Text section.
#####

28 Mar 2019 | Data Strategy

Guest Post: For Data Warehouse Performance, One Big Table or Star Schema?

Michael Kaminsky
Michael Kaminsky
Guest Post: For Data Warehouse Performance, One Big Table or Star Schema?
Michael Kaminsky of Gradient Metrics takes us through a benchmark comparison of data architectures.

Many have wondered, and some have even claimed to know, which data-organization style provides the best performance in a data warehouse. The two schools of thought are, roughly:

  • Denormalize the data into one-big-table (OBT) so that the warehouse never has to do any joins on-the-fly
  • Maintain a star schema that can take advantage of sort keys on the dimension tables

Before writing this blog post, I was very much on team "star schema" -- I had been taught that organizing data in a star schema was critical to performance in analytic data warehouses. It turns out, I was wrong.

The first sign that I was wrong was when I wrote this slack message in the dbt slack channel:

A screenshot of me being an idiot.

If I had learned anything from my history of making statements that claim 100% certainty, I'd know that this is a strong predictor of me being wrong and having to come back and eat crow. So here we are.

The Goal: Understand Warehouse Performance for BI workloads

The objective of this analysis is to understand the performance implications of these different warehouse distribution patterns under normal BI-style workloads within a given warehouse. That is, we aren't trying to benchmark warehouses against each other or understand their relative performance and cost tradeoffs. We want to understand how different data architecture patterns perform once you've chosen which warehouse to use.

In particular, this analysis is focused on architecture patterns to support business-intelligence style workloads, not necessarily the query performance of miscellaneous, arbitrarily complex ad-hoc queries. The way many people build their warehouses today (using an ELT paradigm with a tool like dbt), the star schema is constructed at the end of an ELT run and is explicitly designed to support BI-type queries in tools like Looker or Periscope. With that in mind, the queries that we use to test these different distribution styles are not especially complex as they're intentionally designed to reflect the common sorts of queries that are run by a BI tool -- aggregating measures over a variety of different dimensions, occasionally with a CTE or window function thrown in.

#####

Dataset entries
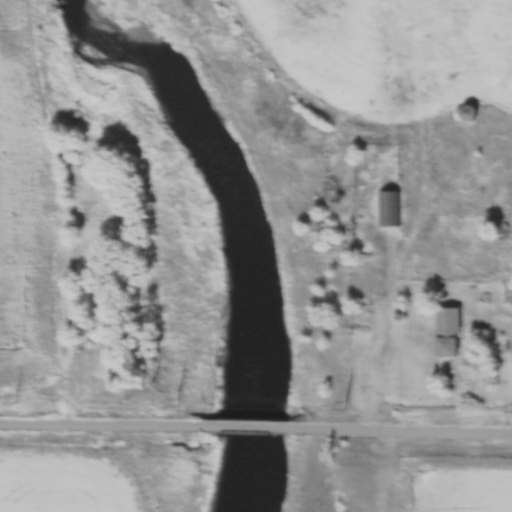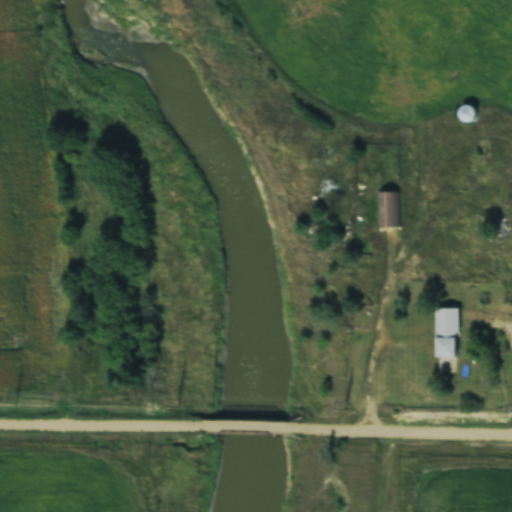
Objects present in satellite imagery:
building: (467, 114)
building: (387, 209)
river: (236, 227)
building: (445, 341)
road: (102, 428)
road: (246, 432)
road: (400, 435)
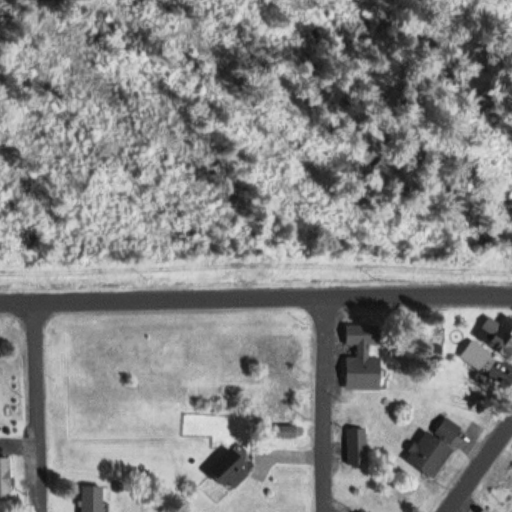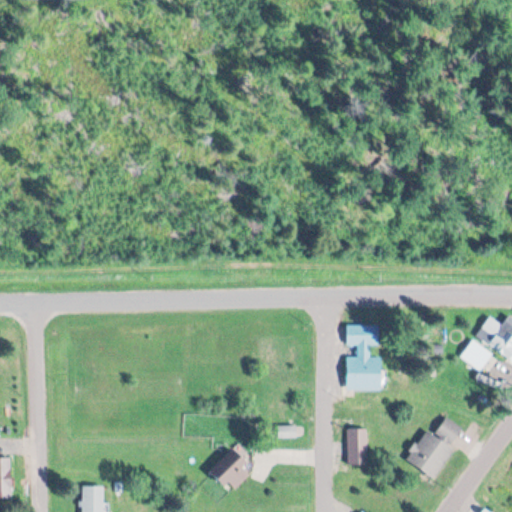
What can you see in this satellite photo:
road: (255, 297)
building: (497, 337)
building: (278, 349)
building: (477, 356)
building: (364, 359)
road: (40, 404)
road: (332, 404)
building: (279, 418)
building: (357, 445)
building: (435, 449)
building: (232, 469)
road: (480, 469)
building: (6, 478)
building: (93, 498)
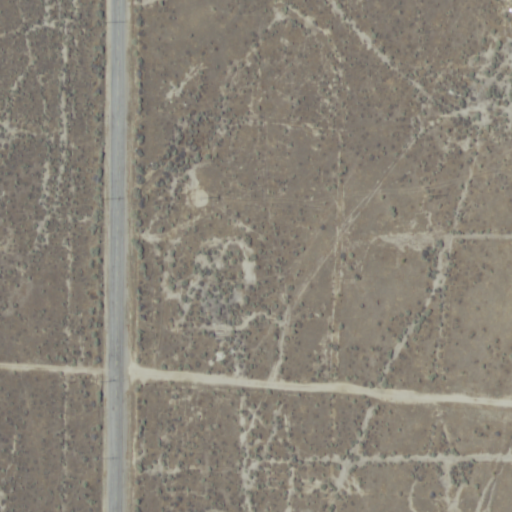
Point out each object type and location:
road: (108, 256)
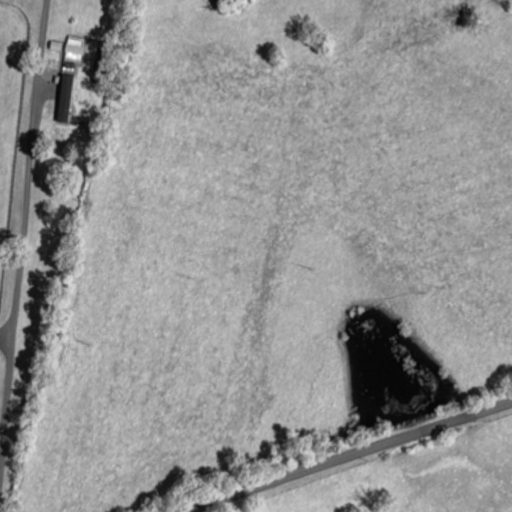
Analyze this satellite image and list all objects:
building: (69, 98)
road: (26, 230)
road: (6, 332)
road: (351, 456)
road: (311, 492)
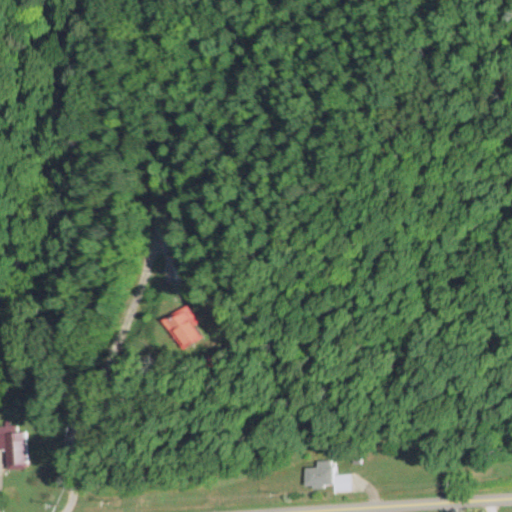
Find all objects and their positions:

#####

Written exercise.
From the data warehouse post above, extract the passage between "Michael Kaminsky of" and "being an idiot.", inclusive, word for word.

Result of the task.
Michael Kaminsky of Gradient Metrics takes us through a benchmark comparison of data architectures.

Many have wondered, and some have even claimed to know, which data-organization style provides the best performance in a data warehouse. The two schools of thought are, roughly:

  • Denormalize the data into one-big-table (OBT) so that the warehouse never has to do any joins on-the-fly
  • Maintain a star schema that can take advantage of sort keys on the dimension tables

Before writing this blog post, I was very much on team "star schema" -- I had been taught that organizing data in a star schema was critical to performance in analytic data warehouses. It turns out, I was wrong.

The first sign that I was wrong was when I wrote this slack message in the dbt slack channel:

A screenshot of me being an idiot.